:: Task instructions ::
From the line that contains "1300円打ち切り、18:00から8:00まで" to the last line of the entries, write each line out exactly; include both ends and nothing else.

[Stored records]
===============
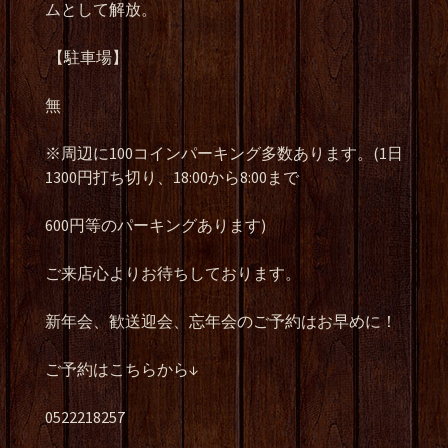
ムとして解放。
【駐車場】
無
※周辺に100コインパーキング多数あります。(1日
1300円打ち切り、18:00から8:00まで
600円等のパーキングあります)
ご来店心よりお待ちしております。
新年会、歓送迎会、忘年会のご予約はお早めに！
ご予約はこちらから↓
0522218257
===============
:: Response area ::
1300円打ち切り、18:00から8:00まで
600円等のパーキングあります)
ご来店心よりお待ちしております。
新年会、歓送迎会、忘年会のご予約はお早めに！
ご予約はこちらから↓
0522218257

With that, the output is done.